From the facial recognition that unlocks phones to the algorithms that shape people’s social media feeds, from the virtual assistants that check the weather to the navigation apps that detect traffic jams, the uses of artificial intelligence (AI) are already enmeshed in our daily routines. AI is not a future concern; it’s already here.
Yet, crucially, what AI means for workers and workplaces is still not fully understood. That was one of the main messages heard at a recent collaboration meeting held by an Institute for Work & Health (IWH) research team. No research that we know has taken an occupational health and safety perspective or applied an equity lens to examining how workplace AI applications impact workers,
especially groups already experiencing other forms of inequity, said Dr. Arif Jetha, IWH scientist and event host.
And given the pace of development and adoption of AI in all corners of our economy, the AI problems that we identify today will not be the same problems we face tomorrow,
noted Dr.

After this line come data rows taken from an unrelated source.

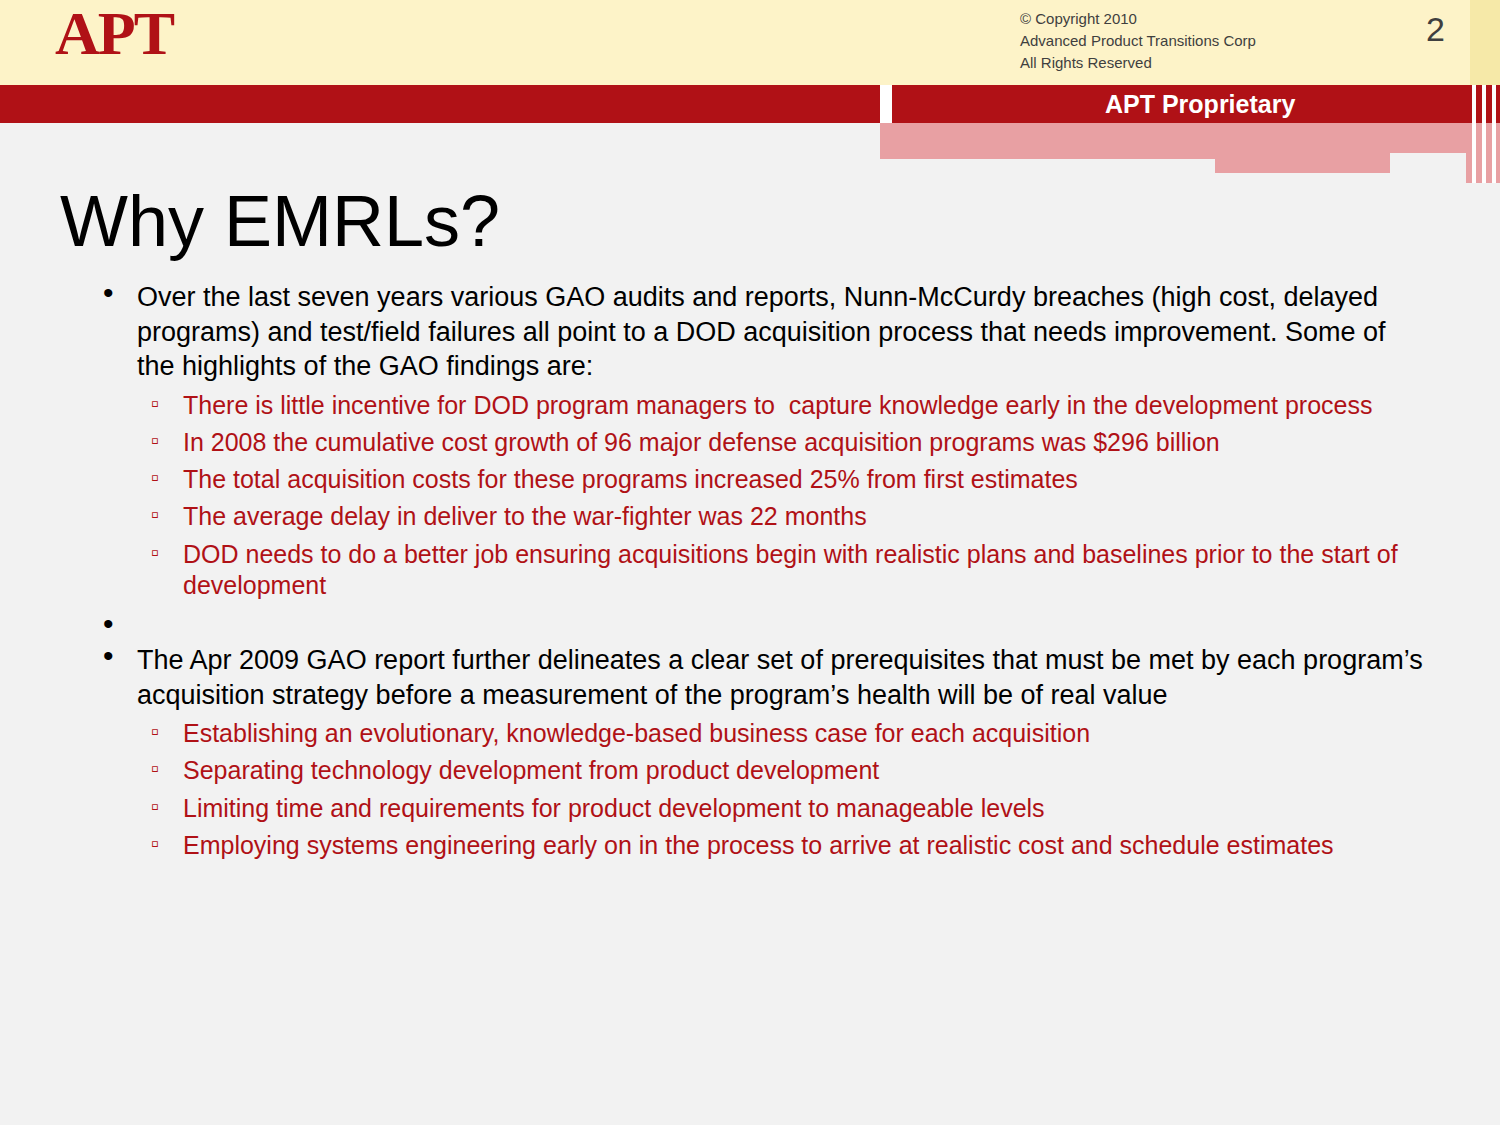APT
Advanced Product Transitions
© Copyright 2010
Advanced Product Transitions Corp
All Rights Reserved
2
APT Proprietary
Why EMRLs?
Over the last seven years various GAO audits and reports, Nunn-McCurdy breaches (high cost, delayed programs) and test/field failures all point to a DOD acquisition process that needs improvement. Some of the highlights of the GAO findings are:
There is little incentive for DOD program managers to capture knowledge early in the development process
In 2008 the cumulative cost growth of 96 major defense acquisition programs was $296 billion
The total acquisition costs for these programs increased 25% from first estimates
The average delay in deliver to the war-fighter was 22 months
DOD needs to do a better job ensuring acquisitions begin with realistic plans and baselines prior to the start of development
The Apr 2009 GAO report further delineates a clear set of prerequisites that must be met by each program’s acquisition strategy before a measurement of the program’s health will be of real value
Establishing an evolutionary, knowledge-based business case for each acquisition
Separating technology development from product development
Limiting time and requirements for product development to manageable levels
Employing systems engineering early on in the process to arrive at realistic cost and schedule estimates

Cameron Norman, principal of the consultancy Cense and facilitator of the meeting. In designing a research program, researchers need to be flexible and ready to pivot, added Jetha.

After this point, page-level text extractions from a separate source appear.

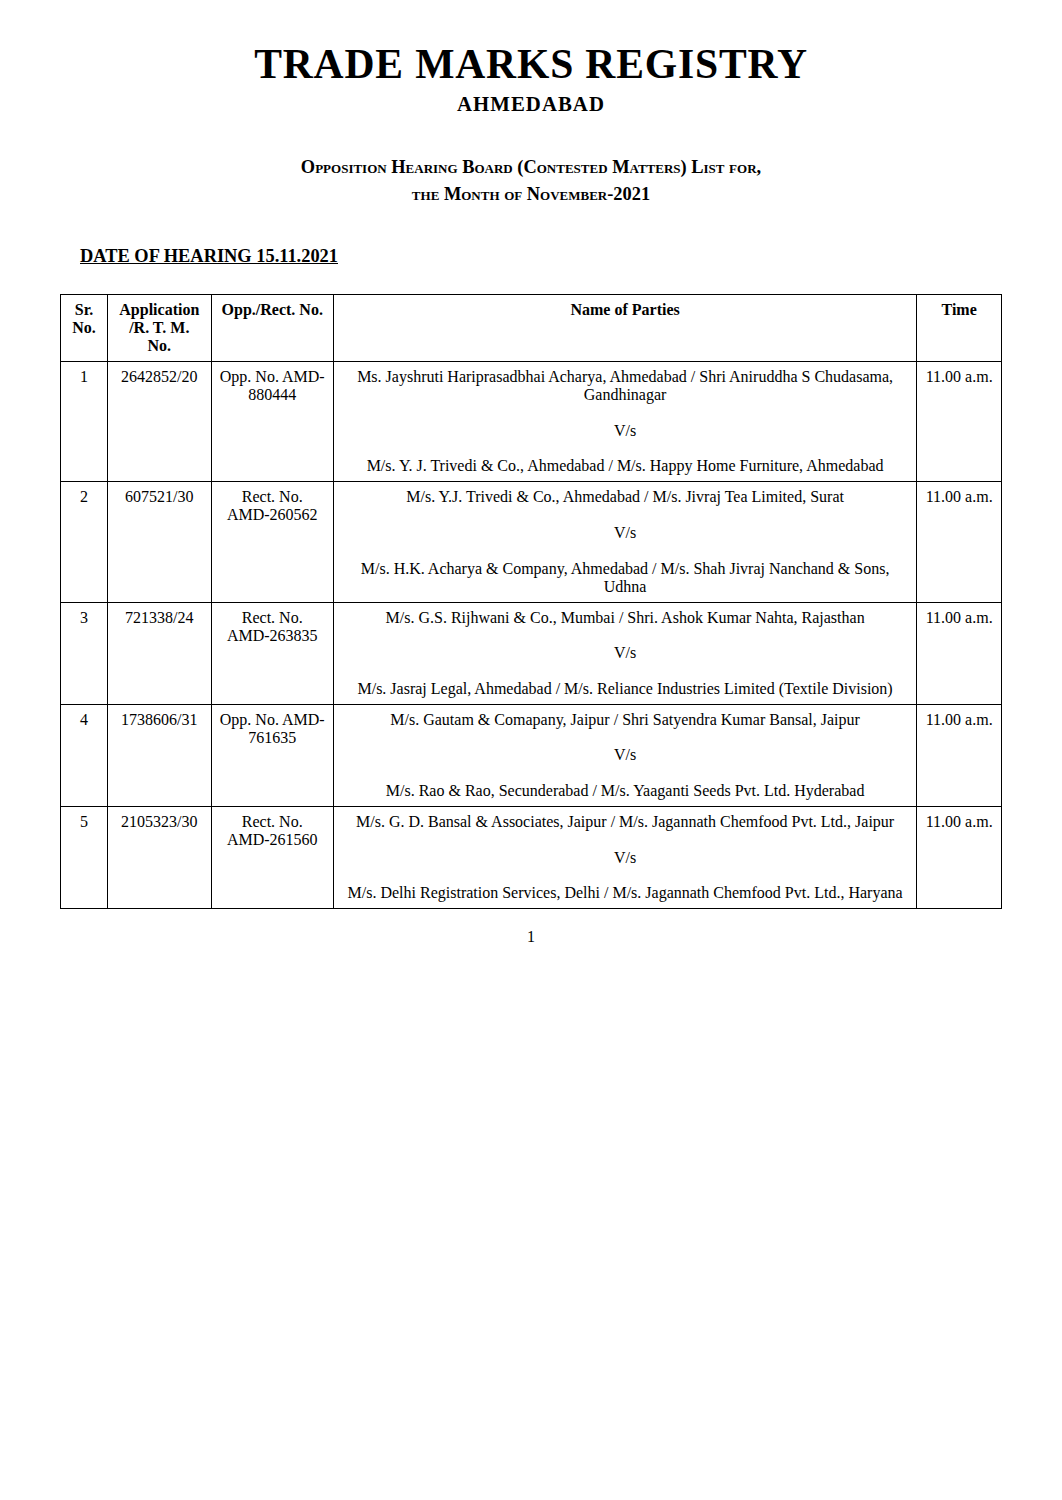TRADE MARKS REGISTRY
AHMEDABAD
Opposition Hearing Board (Contested Matters) List for,
the Month of November-2021
DATE OF HEARING 15.11.2021
| Sr. No. | Application /R. T. M. No. | Opp./Rect. No. | Name of Parties | Time |
| --- | --- | --- | --- | --- |
| 1 | 2642852/20 | Opp. No. AMD-880444 | Ms. Jayshruti Hariprasadbhai Acharya, Ahmedabad / Shri Aniruddha S Chudasama, Gandhinagar V/s M/s. Y. J. Trivedi & Co., Ahmedabad / M/s. Happy Home Furniture, Ahmedabad | 11.00 a.m. |
| 2 | 607521/30 | Rect. No. AMD-260562 | M/s. Y.J. Trivedi & Co., Ahmedabad / M/s. Jivraj Tea Limited, Surat V/s M/s. H.K. Acharya & Company, Ahmedabad / M/s. Shah Jivraj Nanchand & Sons, Udhna | 11.00 a.m. |
| 3 | 721338/24 | Rect. No. AMD-263835 | M/s. G.S. Rijhwani & Co., Mumbai / Shri. Ashok Kumar Nahta, Rajasthan V/s M/s. Jasraj Legal, Ahmedabad / M/s. Reliance Industries Limited (Textile Division) | 11.00 a.m. |
| 4 | 1738606/31 | Opp. No. AMD-761635 | M/s. Gautam & Comapany, Jaipur / Shri Satyendra Kumar Bansal, Jaipur V/s M/s. Rao & Rao, Secunderabad / M/s. Yaaganti Seeds Pvt. Ltd. Hyderabad | 11.00 a.m. |
| 5 | 2105323/30 | Rect. No. AMD-261560 | M/s. G. D. Bansal & Associates, Jaipur / M/s. Jagannath Chemfood Pvt. Ltd., Jaipur V/s M/s. Delhi Registration Services, Delhi / M/s. Jagannath Chemfood Pvt. Ltd., Haryana | 11.00 a.m. |
1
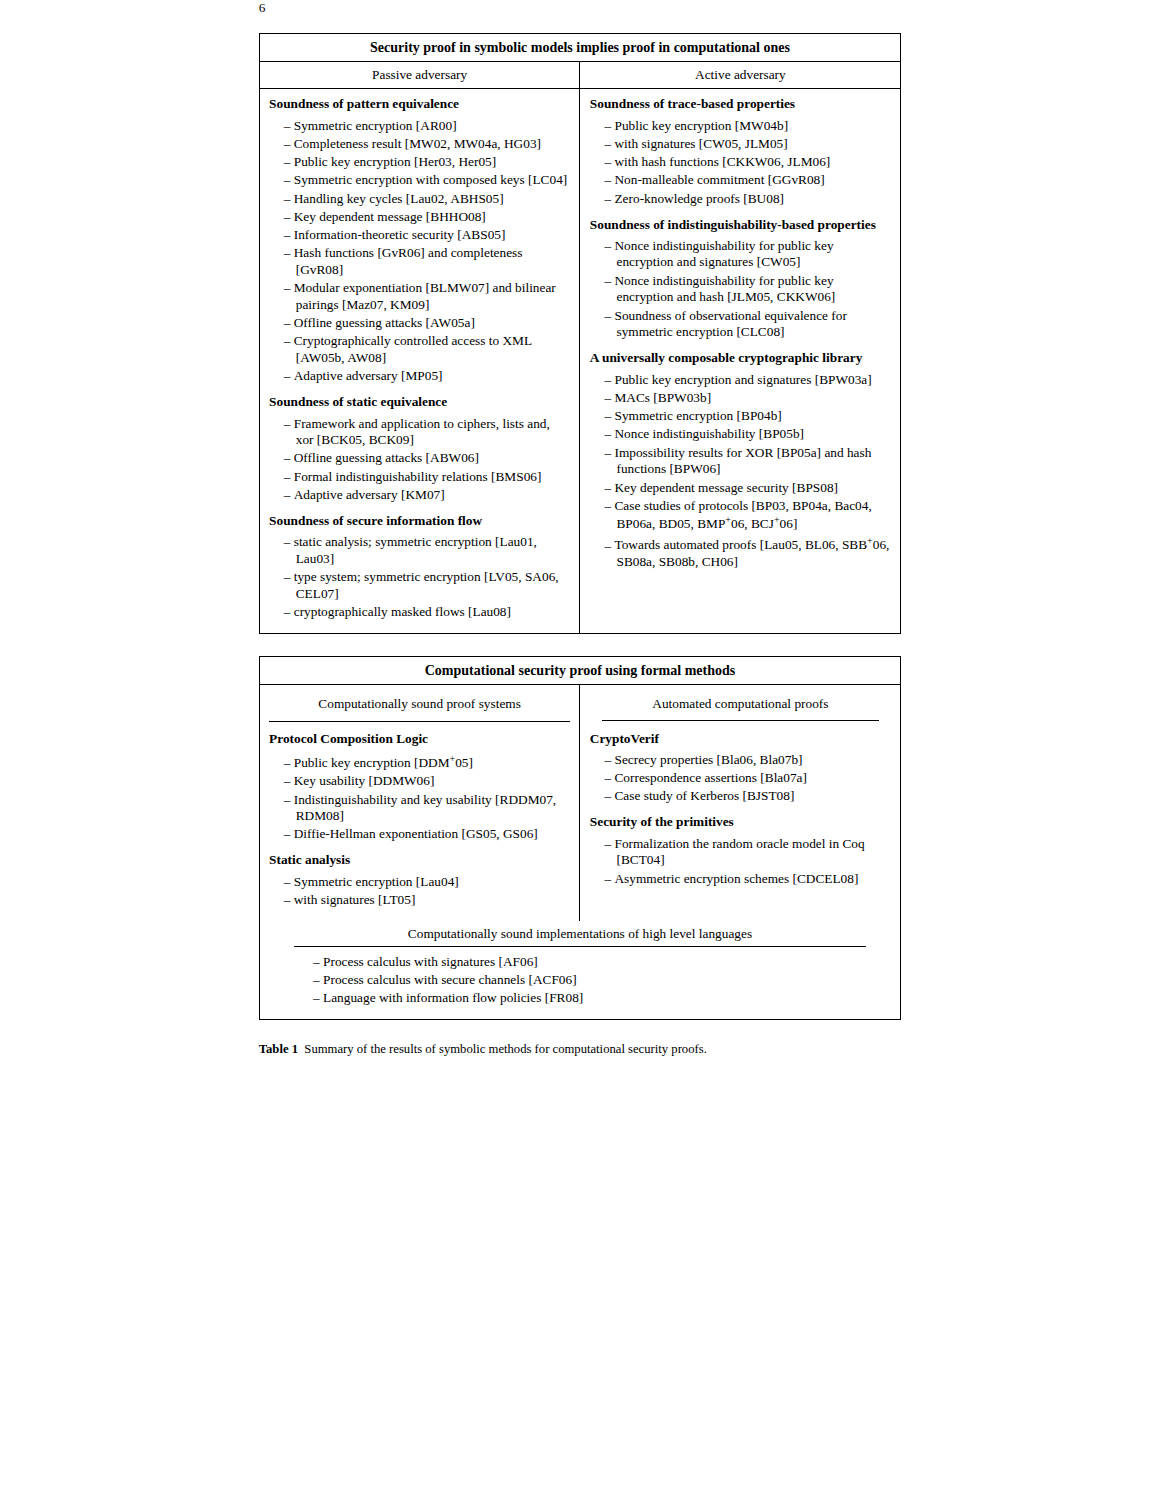6
| Security proof in symbolic models implies proof in computational ones |
| Passive adversary | Active adversary |
| Soundness of pattern equivalence Symmetric encryption [AR00] Completeness result [MW02, MW04a, HG03] Public key encryption [Her03, Her05] Symmetric encryption with composed keys [LC04] Handling key cycles [Lau02, ABHS05] Key dependent message [BHHO08] Information-theoretic security [ABS05] Hash functions [GvR06] and completeness [GvR08] Modular exponentiation [BLMW07] and bilinear pairings [Maz07, KM09] Offline guessing attacks [AW05a] Cryptographically controlled access to XML [AW05b, AW08] Adaptive adversary [MP05] Soundness of static equivalence Framework and application to ciphers, lists and, xor [BCK05, BCK09] Offline guessing attacks [ABW06] Formal indistinguishability relations [BMS06] Adaptive adversary [KM07] Soundness of secure information flow static analysis; symmetric encryption [Lau01, Lau03] type system; symmetric encryption [LV05, SA06, CEL07] cryptographically masked flows [Lau08] | Soundness of trace-based properties Public key encryption [MW04b] with signatures [CW05, JLM05] with hash functions [CKKW06, JLM06] Non-malleable commitment [GGvR08] Zero-knowledge proofs [BU08] Soundness of indistinguishability-based properties Nonce indistinguishability for public key encryption and signatures [CW05] Nonce indistinguishability for public key encryption and hash [JLM05, CKKW06] Soundness of observational equivalence for symmetric encryption [CLC08] A universally composable cryptographic library Public key encryption and signatures [BPW03a] MACs [BPW03b] Symmetric encryption [BP04b] Nonce indistinguishability [BP05b] Impossibility results for XOR [BP05a] and hash functions [BPW06] Key dependent message security [BPS08] Case studies of protocols [BP03, BP04a, Bac04, BP06a, BD05, BMP + 06, BCJ + 06] Towards automated proofs [Lau05, BL06, SBB + 06, SB08a, SB08b, CH06] |
| Computational security proof using formal methods |
| Computationally sound proof systems Protocol Composition Logic Public key encryption [DDM + 05] Key usability [DDMW06] Indistinguishability and key usability [RDDM07, RDM08] Diffie-Hellman exponentiation [GS05, GS06] Static analysis Symmetric encryption [Lau04] with signatures [LT05] | Automated computational proofs CryptoVerif Secrecy properties [Bla06, Bla07b] Correspondence assertions [Bla07a] Case study of Kerberos [BJST08] Security of the primitives Formalization the random oracle model in Coq [BCT04] Asymmetric encryption schemes [CDCEL08] |
| Computationally sound implementations of high level languages Process calculus with signatures [AF06] Process calculus with secure channels [ACF06] Language with information flow policies [FR08] |
Table 1 Summary of the results of symbolic methods for computational security proofs.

The event, which took place in October 2022 in downtown Toronto, was held to kick off a research program at IWH on the impact of AI on worker inequities and health and safety. Led by Jetha, the research is funded by the Social Sciences and Humanities Research Council of Canada (SSHRC), the Future Skills Centre and the Workplace Safety and Insurance Board (WSIB).

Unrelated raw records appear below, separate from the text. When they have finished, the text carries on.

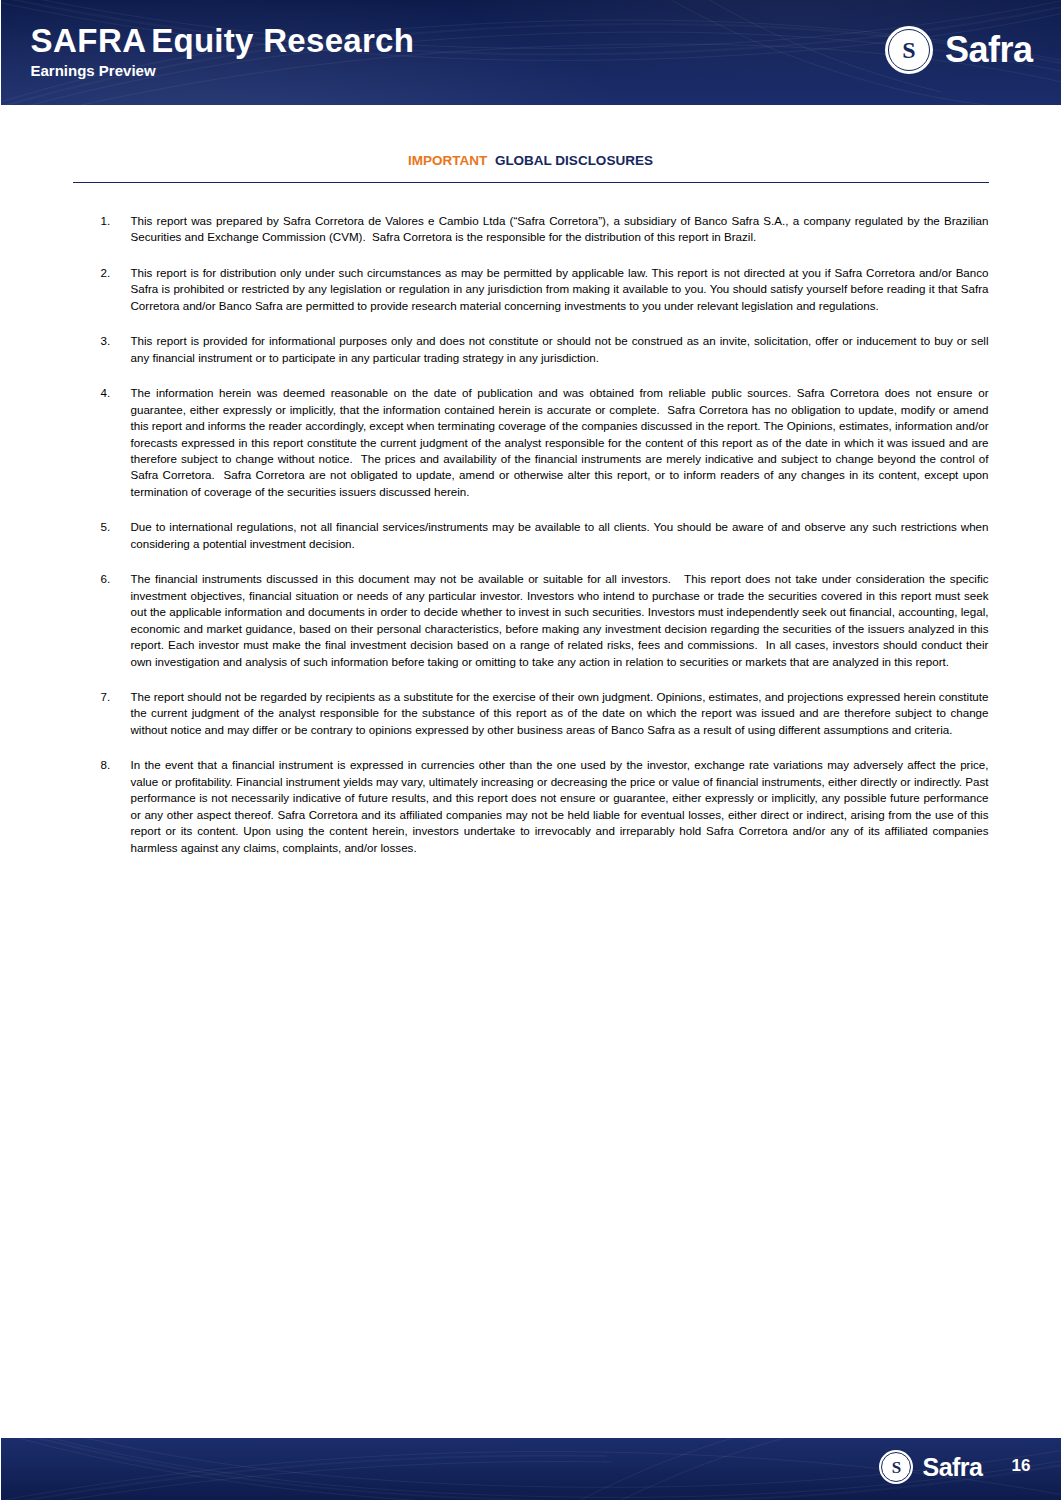SAFRA Equity Research
Earnings Preview
S
Safra
IMPORTANT GLOBAL DISCLOSURES
This report was prepared by Safra Corretora de Valores e Cambio Ltda (“Safra Corretora”), a subsidiary of Banco Safra S.A., a company regulated by the Brazilian Securities and Exchange Commission (CVM). Safra Corretora is the responsible for the distribution of this report in Brazil.
This report is for distribution only under such circumstances as may be permitted by applicable law. This report is not directed at you if Safra Corretora and/or Banco Safra is prohibited or restricted by any legislation or regulation in any jurisdiction from making it available to you. You should satisfy yourself before reading it that Safra Corretora and/or Banco Safra are permitted to provide research material concerning investments to you under relevant legislation and regulations.
This report is provided for informational purposes only and does not constitute or should not be construed as an invite, solicitation, offer or inducement to buy or sell any financial instrument or to participate in any particular trading strategy in any jurisdiction.
The information herein was deemed reasonable on the date of publication and was obtained from reliable public sources. Safra Corretora does not ensure or guarantee, either expressly or implicitly, that the information contained herein is accurate or complete. Safra Corretora has no obligation to update, modify or amend this report and informs the reader accordingly, except when terminating coverage of the companies discussed in the report. The Opinions, estimates, information and/or forecasts expressed in this report constitute the current judgment of the analyst responsible for the content of this report as of the date in which it was issued and are therefore subject to change without notice. The prices and availability of the financial instruments are merely indicative and subject to change beyond the control of Safra Corretora. Safra Corretora are not obligated to update, amend or otherwise alter this report, or to inform readers of any changes in its content, except upon termination of coverage of the securities issuers discussed herein.
Due to international regulations, not all financial services/instruments may be available to all clients. You should be aware of and observe any such restrictions when considering a potential investment decision.
The financial instruments discussed in this document may not be available or suitable for all investors. This report does not take under consideration the specific investment objectives, financial situation or needs of any particular investor. Investors who intend to purchase or trade the securities covered in this report must seek out the applicable information and documents in order to decide whether to invest in such securities. Investors must independently seek out financial, accounting, legal, economic and market guidance, based on their personal characteristics, before making any investment decision regarding the securities of the issuers analyzed in this report. Each investor must make the final investment decision based on a range of related risks, fees and commissions. In all cases, investors should conduct their own investigation and analysis of such information before taking or omitting to take any action in relation to securities or markets that are analyzed in this report.
The report should not be regarded by recipients as a substitute for the exercise of their own judgment. Opinions, estimates, and projections expressed herein constitute the current judgment of the analyst responsible for the substance of this report as of the date on which the report was issued and are therefore subject to change without notice and may differ or be contrary to opinions expressed by other business areas of Banco Safra as a result of using different assumptions and criteria.
In the event that a financial instrument is expressed in currencies other than the one used by the investor, exchange rate variations may adversely affect the price, value or profitability. Financial instrument yields may vary, ultimately increasing or decreasing the price or value of financial instruments, either directly or indirectly. Past performance is not necessarily indicative of future results, and this report does not ensure or guarantee, either expressly or implicitly, any possible future performance or any other aspect thereof. Safra Corretora and its affiliated companies may not be held liable for eventual losses, either direct or indirect, arising from the use of this report or its content. Upon using the content herein, investors undertake to irrevocably and irreparably hold Safra Corretora and/or any of its affiliated companies harmless against any claims, complaints, and/or losses.
S
Safra
16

The event brought together about 50 participants representing a cross-section of stakeholders from Ontario’s health and safety system and innovation sector. The meeting began with a series of scene-setting presentations. Participants then took part in collaborative exercises to discuss the implications of AI and help generate a research agenda. (A report will be available on the project page in the coming weeks.)
AI has the potential to affect workers and workplaces in ways that differ from the way they were affected by past waves of automation,
said Jetha. Studies on the future of work describe advanced technologies disrupting work at a speed and scale that are greater than in past periods of technological change.
The impact of AI on society has been a topic of discussion for many years, but the pace of advances in computing and analytics has accelerated AI’s arrival, said one of the panelists at the meeting, Dr. Laura Rosella, an associate professor at the University of Toronto’s Dalla Lana School of Public Health and lead of the Artificial Intelligence for Public Health (AI4PH) training platform.
During the wide-ranging discussions, participants highlighted critical future directions for research practice related to AI. These included the need to grow a collective literacy about what AI is and where it’s used, to develop an evidence base about its harms and benefits to workers, to foster organizations willing to be champions of safe and healthy AI use, and to engage stakeholders of all types in developing frameworks for engaging with AI in the workplace, among other topics.
Many people are already deciding how AI is used in our lives,” Rosella said during her presentation. “But we need to bring the perspectives of work and health to the spaces where those decisions are being made.